26th February 1842 ER Harper, the American Comedian was performing at the Royal Amphitheatre, Liverpool in a production called The Court Jester, for 10 days. He is credited with writing “Jim Along Josey” in 1838, and later in his schedule he was on stage at the Queens Theatre Liverpool on the 22nd October 1842 playing his Louisiana Banjo Melodies, on his New- invented Banjo .. songs like Lucy Lucy Long and Jim along Josey .. as originally introduced by him on both sides of the Atlantic.

In March 1842 JW Sweeny made the crossing from New York to Liverpool with The American Circus. Their first performance was also in the Royal Amphitheatre, Liverpool on 28th March.

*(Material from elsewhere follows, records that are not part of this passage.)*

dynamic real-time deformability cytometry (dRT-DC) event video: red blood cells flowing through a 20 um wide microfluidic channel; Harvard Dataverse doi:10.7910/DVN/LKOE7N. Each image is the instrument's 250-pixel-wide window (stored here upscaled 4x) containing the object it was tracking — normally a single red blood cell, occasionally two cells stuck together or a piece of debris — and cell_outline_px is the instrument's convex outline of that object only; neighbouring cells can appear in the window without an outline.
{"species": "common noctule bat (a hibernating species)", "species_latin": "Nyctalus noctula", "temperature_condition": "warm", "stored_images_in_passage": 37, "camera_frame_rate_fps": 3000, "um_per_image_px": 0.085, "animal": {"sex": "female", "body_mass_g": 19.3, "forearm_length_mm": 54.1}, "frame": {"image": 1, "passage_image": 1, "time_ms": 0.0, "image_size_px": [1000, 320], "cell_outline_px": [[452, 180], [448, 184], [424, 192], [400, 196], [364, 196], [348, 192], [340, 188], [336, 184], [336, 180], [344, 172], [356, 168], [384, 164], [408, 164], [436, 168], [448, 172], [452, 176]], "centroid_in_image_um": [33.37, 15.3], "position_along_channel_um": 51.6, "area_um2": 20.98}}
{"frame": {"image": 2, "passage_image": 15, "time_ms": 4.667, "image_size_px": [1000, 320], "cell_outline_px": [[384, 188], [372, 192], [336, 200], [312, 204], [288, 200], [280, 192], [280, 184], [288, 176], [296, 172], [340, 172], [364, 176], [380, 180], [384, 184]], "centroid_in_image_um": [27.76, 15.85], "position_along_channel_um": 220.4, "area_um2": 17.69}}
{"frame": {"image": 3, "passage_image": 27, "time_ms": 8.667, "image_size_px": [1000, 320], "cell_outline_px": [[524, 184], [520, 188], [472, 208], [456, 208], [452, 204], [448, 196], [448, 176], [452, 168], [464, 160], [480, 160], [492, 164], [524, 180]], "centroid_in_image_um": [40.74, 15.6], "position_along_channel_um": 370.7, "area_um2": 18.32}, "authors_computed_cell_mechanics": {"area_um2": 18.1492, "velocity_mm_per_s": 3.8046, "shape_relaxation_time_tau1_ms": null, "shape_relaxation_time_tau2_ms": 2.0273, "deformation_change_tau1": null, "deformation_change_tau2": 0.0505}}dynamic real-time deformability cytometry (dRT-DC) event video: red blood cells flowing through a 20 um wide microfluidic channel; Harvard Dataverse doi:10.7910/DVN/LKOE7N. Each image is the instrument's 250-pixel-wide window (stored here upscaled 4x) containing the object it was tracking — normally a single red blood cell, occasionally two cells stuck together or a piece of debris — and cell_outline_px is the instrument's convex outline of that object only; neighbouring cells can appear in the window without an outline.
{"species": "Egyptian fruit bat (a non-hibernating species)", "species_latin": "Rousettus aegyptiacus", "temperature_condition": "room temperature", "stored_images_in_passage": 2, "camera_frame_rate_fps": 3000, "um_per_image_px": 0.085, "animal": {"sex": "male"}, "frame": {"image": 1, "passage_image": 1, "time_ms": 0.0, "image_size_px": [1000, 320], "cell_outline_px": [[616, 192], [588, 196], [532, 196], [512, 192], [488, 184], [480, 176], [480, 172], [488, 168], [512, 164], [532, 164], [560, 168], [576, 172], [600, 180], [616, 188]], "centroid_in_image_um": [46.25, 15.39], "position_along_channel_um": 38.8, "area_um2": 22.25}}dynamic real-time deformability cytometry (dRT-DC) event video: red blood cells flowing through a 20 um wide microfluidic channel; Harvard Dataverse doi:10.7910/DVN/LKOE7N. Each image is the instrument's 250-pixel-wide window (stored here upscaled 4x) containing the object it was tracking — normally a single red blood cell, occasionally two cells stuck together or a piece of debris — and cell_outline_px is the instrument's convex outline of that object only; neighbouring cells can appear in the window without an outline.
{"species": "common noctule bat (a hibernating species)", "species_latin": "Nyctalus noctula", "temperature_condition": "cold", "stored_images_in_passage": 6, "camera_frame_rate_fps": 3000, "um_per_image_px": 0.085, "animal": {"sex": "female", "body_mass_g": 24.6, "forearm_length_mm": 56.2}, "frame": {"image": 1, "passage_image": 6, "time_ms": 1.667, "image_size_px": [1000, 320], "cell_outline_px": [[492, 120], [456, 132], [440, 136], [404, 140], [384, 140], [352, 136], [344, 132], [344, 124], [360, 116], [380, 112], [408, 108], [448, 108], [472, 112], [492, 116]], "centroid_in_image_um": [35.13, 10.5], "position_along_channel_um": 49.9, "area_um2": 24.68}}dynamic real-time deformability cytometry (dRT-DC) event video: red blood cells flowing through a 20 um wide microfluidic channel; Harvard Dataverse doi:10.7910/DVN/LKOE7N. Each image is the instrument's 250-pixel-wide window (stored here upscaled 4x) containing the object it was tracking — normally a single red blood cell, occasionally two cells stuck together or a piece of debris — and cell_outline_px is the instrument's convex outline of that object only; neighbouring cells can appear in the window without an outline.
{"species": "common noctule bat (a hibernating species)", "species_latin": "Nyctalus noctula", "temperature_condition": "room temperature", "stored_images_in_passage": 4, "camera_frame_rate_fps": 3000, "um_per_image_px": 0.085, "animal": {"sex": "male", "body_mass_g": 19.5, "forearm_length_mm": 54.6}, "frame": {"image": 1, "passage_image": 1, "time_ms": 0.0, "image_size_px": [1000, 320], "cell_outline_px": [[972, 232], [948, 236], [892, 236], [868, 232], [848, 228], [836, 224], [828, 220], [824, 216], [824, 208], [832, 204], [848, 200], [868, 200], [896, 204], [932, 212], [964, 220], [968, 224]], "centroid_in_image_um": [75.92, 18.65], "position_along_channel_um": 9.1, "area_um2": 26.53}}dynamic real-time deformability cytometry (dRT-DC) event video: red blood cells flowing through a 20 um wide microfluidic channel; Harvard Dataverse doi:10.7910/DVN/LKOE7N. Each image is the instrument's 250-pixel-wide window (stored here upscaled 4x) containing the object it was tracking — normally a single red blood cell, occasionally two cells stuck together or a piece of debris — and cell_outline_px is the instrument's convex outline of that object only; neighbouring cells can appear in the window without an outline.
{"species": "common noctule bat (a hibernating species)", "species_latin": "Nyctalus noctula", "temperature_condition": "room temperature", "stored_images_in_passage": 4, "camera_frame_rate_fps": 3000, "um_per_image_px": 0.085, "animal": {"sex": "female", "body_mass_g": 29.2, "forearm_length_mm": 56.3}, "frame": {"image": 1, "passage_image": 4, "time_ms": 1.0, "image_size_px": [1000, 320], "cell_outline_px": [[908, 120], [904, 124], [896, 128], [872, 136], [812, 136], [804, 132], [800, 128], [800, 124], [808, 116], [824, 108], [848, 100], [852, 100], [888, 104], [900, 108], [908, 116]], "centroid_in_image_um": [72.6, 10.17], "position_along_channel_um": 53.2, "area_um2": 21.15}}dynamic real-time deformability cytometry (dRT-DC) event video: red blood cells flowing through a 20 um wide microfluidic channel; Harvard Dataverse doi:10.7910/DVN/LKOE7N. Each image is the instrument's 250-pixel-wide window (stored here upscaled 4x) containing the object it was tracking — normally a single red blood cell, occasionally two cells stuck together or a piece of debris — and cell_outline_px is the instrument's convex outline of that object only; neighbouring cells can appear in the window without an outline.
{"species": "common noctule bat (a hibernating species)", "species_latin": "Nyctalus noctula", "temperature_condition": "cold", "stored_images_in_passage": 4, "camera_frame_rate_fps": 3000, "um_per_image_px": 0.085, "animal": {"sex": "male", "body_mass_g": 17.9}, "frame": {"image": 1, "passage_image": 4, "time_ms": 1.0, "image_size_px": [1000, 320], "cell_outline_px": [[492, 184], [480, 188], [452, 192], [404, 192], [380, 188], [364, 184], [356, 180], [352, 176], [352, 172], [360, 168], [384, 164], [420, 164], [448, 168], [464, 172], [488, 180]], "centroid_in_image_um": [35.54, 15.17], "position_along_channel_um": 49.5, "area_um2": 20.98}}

The show was made up of horse riding skills and gymnastic exercises interspersed with other performers.

Sweeny’s role was to entertain the crowd during intervals and on Thursday 31st March 1842 “The Liverpool Mail” reported .. A company of equestrians arrived from the United States …. We have only space to notice the racy and original negro singing of Mr Sweeny, who accompanied himself on the banjo, or mandolin. His instrumentation is excellent and his self-possession, while the house was convulsed with laughter …, was irresistibly comic ... encored three times.

ER Harper was an established comedian who wrote for and played the banjo, and bought the banjo into the UK one month before Sweeny. However Sweeny was part of a major tour and was primarily a banjo performer and dancer and gained faster recognition on the instrument than Harper.

Clearly they got to see each other’s performances as they we both in Liverpool at the same time at the beginning and end of 1842, and played some of the same tunes.

The rhetoric in the advertisements for their subsequent performances grows through the year as they both try to claim to be “the first”, and they were by no means the only ones performing the music of the American Negro.

However, it now appears that James Low (Uncle Jim Lowe?) was 3 years ahead of them both.


Soon after the end of American Civil War (1865) intensive development of the banjo started in both the USA and England. In London William Temlett (Snr) had established a workshop in 1864, and he patented the idea of a closed back banjo with a suspended sound box in 1869.

The biggest influence on the development of the banjo from the European side came from the Zither. The Morning Post London May 1849 records ... Max Homeier the celebrate Zither performer was resident in the Strand and available to be booked by Gentry and Nobility for Parties, Dejeuners and Concerts.


an instrument emanating from the Tyrol region (of the Alps) “appears to be a sort of guitar with metallic strings laid flat upon a table"

24th Nov 1883 in The Era, Alf Wood, Negro Comedian, banjo Soloist is sole agent for The Temlett Banjo. The Severn Oaks Chronical in December 1892 reported that Mr Arthur Doody received a well-earned encore for his zither banjo solo “Home Sweet Home”

The zither banjo created a totally different type of sound with its steel strings, closed back and geared tuners and in 9 years the description "zither banjo" had come into general use.

Having identified there was a clear difference in sound on 14th Sept 1897 W Covill Cheltenham advertised WE Temlett high class Zither and ordinary Banjos.

At its peak Arthur Wilmshurst was consistently producing the best quality zither banjos; his metal fretwork cover to the wooden pot kept the pot perfectly circular so the action never suffered, he still used the neck clamp (as used on ordinary banjos ..) on the internal perch pole (dowel stick), a thick ebony fret board and laminated peg head.